-- Data for the task follows --

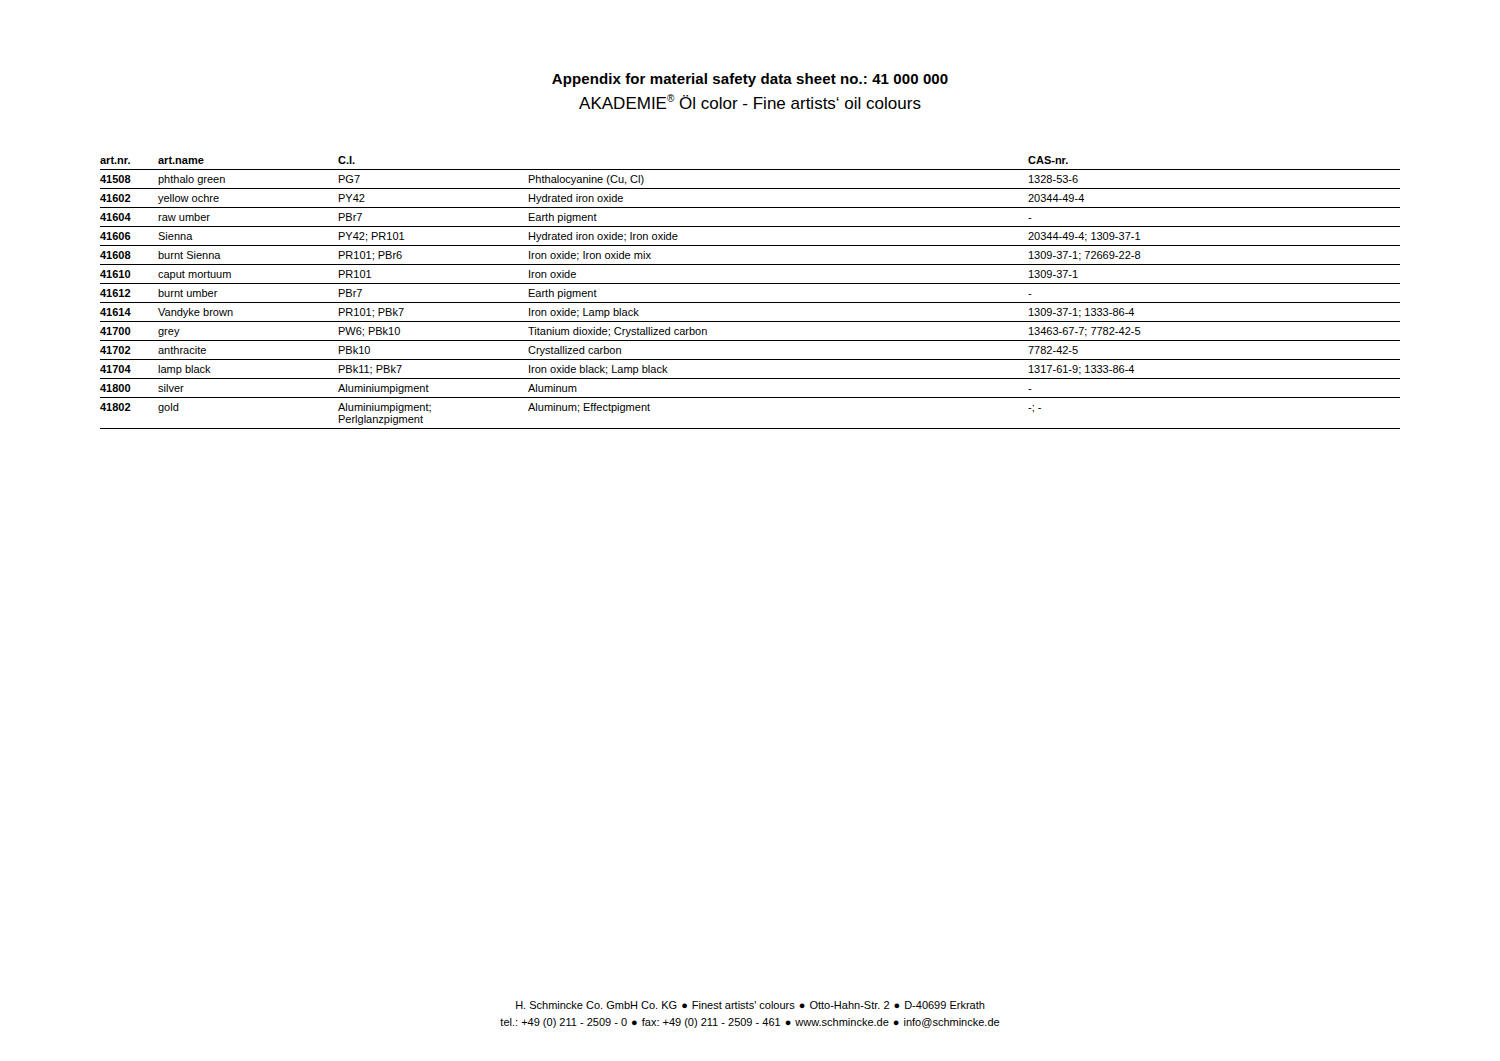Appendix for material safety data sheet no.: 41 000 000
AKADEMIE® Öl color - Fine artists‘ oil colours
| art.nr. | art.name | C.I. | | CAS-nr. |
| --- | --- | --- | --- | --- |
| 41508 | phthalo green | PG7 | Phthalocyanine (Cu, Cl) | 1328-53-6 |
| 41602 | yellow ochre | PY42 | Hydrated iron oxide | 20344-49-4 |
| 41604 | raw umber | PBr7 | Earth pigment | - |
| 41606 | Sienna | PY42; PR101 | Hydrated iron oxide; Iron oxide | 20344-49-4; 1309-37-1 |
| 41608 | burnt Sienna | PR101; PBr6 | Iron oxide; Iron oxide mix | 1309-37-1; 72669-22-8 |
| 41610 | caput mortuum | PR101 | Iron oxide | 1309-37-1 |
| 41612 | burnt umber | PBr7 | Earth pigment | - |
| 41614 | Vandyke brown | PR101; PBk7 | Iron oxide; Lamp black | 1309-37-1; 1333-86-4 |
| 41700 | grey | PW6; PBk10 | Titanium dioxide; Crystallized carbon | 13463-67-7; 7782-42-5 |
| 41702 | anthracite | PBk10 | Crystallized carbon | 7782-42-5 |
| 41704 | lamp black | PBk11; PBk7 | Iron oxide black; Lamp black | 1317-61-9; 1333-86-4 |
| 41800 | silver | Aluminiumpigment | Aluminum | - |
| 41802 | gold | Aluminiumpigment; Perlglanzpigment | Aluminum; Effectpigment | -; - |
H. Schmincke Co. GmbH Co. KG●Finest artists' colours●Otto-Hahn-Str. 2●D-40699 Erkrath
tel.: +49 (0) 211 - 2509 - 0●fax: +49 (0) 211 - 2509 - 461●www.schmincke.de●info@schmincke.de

-- Data for the task concluded --
-- Data for the task follows --

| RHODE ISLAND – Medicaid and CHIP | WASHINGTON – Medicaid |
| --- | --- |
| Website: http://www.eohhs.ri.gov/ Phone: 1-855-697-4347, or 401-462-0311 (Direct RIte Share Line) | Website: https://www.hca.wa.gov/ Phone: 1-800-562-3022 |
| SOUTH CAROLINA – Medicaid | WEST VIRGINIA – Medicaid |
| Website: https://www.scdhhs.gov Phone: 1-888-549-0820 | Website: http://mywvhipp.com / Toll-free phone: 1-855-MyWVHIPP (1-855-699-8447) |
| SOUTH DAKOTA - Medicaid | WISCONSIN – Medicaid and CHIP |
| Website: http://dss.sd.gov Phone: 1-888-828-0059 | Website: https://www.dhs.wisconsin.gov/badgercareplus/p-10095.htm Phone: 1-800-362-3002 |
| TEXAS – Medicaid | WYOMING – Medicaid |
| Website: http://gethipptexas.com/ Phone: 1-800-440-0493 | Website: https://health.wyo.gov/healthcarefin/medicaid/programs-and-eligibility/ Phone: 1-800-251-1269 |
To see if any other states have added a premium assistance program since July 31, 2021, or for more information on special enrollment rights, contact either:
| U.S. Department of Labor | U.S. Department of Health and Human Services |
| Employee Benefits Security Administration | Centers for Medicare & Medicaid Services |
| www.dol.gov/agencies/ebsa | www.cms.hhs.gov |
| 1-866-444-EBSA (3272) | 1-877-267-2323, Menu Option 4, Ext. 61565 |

-- Data for the task concluded --
-- Data for the task follows --

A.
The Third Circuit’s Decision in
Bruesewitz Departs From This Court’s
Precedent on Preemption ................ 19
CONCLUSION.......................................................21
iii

-- Data for the task concluded --

:: Required action ::
Which part of the entries opens with the line containing "Appendix for material" and closes with the line containing "1309-37-1; 72669-22-8 |"? Output that part exactly, ends included, pictures excluded.

:: Solution to this task ::
Appendix for material safety data sheet no.: 41 000 000
AKADEMIE® Öl color - Fine artists‘ oil colours
| art.nr. | art.name | C.I. | | CAS-nr. |
| --- | --- | --- | --- | --- |
| 41508 | phthalo green | PG7 | Phthalocyanine (Cu, Cl) | 1328-53-6 |
| 41602 | yellow ochre | PY42 | Hydrated iron oxide | 20344-49-4 |
| 41604 | raw umber | PBr7 | Earth pigment | - |
| 41606 | Sienna | PY42; PR101 | Hydrated iron oxide; Iron oxide | 20344-49-4; 1309-37-1 |
| 41608 | burnt Sienna | PR101; PBr6 | Iron oxide; Iron oxide mix | 1309-37-1; 72669-22-8 |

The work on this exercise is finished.